• [What the task asks] Restate word for word the entries below, starting with the line with "ring pip: (294, 430)" and continuing through the line with "ring dip: (251, 418)". Include both of those lines and no others.

[Saved entries]

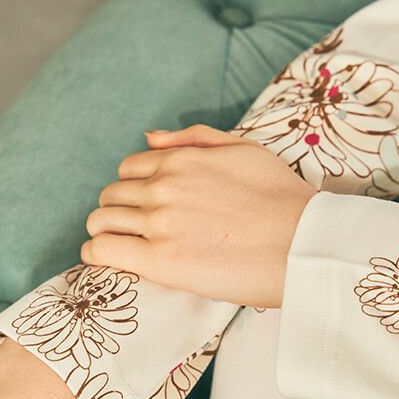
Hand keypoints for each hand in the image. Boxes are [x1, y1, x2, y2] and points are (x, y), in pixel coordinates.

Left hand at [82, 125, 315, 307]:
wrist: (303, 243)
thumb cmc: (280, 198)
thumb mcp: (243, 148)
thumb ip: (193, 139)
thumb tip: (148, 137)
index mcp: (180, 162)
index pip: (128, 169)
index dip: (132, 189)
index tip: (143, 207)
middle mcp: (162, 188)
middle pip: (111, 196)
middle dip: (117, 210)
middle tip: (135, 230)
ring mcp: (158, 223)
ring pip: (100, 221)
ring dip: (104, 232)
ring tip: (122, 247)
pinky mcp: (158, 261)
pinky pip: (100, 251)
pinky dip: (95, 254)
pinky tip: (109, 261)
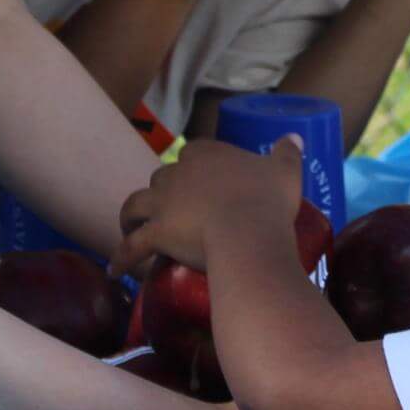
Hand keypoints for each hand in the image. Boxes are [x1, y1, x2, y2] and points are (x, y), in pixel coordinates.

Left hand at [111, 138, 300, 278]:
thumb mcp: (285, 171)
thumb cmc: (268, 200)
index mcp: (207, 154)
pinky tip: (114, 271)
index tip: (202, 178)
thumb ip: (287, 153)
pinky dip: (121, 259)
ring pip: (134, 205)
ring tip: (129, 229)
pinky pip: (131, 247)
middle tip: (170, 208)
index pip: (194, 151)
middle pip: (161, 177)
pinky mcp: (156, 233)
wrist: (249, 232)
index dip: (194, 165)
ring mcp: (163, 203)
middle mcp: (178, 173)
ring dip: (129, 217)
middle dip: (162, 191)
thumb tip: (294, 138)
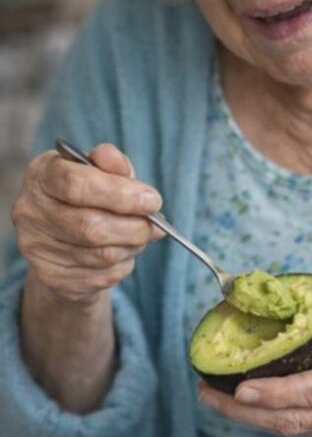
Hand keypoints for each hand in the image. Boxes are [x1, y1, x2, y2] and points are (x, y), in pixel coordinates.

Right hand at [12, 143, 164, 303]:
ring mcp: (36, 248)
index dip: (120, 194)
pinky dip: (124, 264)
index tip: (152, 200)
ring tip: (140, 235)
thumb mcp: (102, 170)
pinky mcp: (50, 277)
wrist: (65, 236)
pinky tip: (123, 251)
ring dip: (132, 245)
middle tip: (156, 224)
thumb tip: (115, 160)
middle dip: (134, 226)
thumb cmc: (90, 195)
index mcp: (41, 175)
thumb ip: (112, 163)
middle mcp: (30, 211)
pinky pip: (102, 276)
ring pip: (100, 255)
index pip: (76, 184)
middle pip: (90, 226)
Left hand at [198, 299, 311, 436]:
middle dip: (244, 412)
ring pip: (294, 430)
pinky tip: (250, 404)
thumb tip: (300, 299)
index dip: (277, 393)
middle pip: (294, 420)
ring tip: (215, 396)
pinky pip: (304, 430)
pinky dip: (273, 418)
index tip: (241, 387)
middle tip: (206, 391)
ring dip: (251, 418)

---

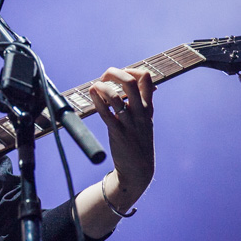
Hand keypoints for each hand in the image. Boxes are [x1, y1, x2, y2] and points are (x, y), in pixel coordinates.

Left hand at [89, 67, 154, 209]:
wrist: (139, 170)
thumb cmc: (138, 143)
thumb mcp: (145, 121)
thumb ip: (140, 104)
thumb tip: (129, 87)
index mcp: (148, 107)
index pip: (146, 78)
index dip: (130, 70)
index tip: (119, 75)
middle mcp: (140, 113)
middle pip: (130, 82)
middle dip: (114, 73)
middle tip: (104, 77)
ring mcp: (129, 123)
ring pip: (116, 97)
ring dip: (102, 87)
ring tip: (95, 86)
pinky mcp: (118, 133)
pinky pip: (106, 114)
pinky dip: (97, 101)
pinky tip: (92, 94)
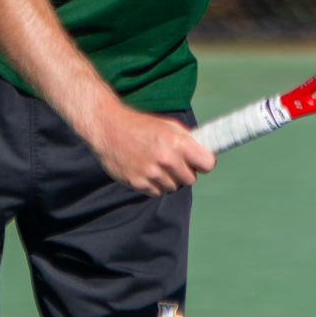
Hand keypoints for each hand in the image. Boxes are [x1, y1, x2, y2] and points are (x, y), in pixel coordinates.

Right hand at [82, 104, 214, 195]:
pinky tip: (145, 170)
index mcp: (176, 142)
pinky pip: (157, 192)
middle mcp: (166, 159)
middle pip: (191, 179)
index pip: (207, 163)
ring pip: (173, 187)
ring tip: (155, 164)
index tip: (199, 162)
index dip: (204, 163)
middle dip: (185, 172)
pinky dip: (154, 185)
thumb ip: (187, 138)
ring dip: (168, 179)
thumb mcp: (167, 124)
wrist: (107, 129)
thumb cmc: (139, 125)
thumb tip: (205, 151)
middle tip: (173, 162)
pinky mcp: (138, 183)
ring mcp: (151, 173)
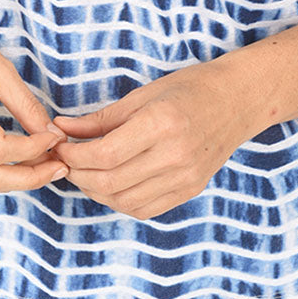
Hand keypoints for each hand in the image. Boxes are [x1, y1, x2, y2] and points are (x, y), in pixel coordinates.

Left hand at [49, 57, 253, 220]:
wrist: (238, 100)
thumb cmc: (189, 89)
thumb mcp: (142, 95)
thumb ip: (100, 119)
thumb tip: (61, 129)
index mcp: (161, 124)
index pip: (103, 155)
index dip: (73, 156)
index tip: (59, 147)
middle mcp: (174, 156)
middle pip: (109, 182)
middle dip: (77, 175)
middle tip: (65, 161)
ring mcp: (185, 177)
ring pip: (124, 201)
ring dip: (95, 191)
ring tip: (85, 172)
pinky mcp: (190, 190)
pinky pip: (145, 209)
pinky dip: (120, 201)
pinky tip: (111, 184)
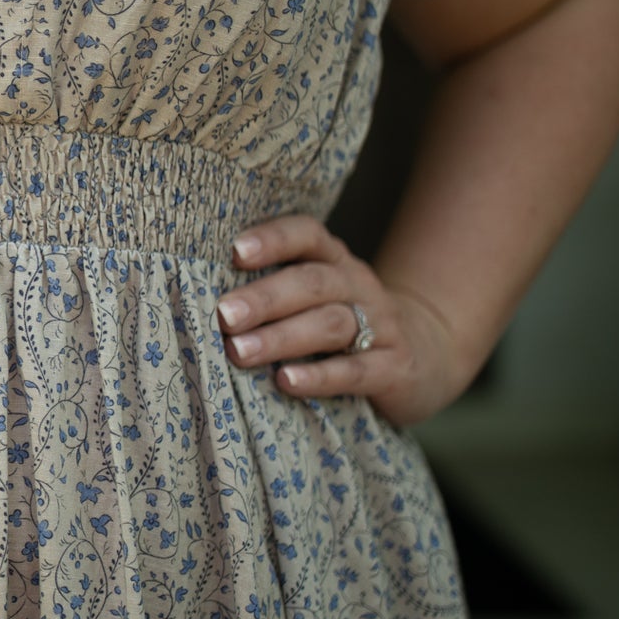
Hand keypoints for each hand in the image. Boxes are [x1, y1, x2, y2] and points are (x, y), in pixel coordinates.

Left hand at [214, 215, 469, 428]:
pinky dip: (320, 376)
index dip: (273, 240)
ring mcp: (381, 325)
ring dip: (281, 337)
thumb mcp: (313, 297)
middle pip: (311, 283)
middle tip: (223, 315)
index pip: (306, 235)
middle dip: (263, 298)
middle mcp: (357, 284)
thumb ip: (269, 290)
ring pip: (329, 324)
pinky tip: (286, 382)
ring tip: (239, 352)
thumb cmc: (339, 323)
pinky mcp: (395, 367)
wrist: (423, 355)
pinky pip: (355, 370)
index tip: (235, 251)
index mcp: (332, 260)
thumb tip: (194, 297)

• [Result of the exercise]
ring pip: (294, 430)
pinky tip: (250, 404)
thumb tip: (300, 299)
index dip: (277, 393)
middle pip: (294, 420)
ring tip: (215, 396)
pinky pip: (304, 430)
pinky dip: (273, 418)
index tip: (241, 387)
middle tip: (206, 391)
ring dip: (251, 418)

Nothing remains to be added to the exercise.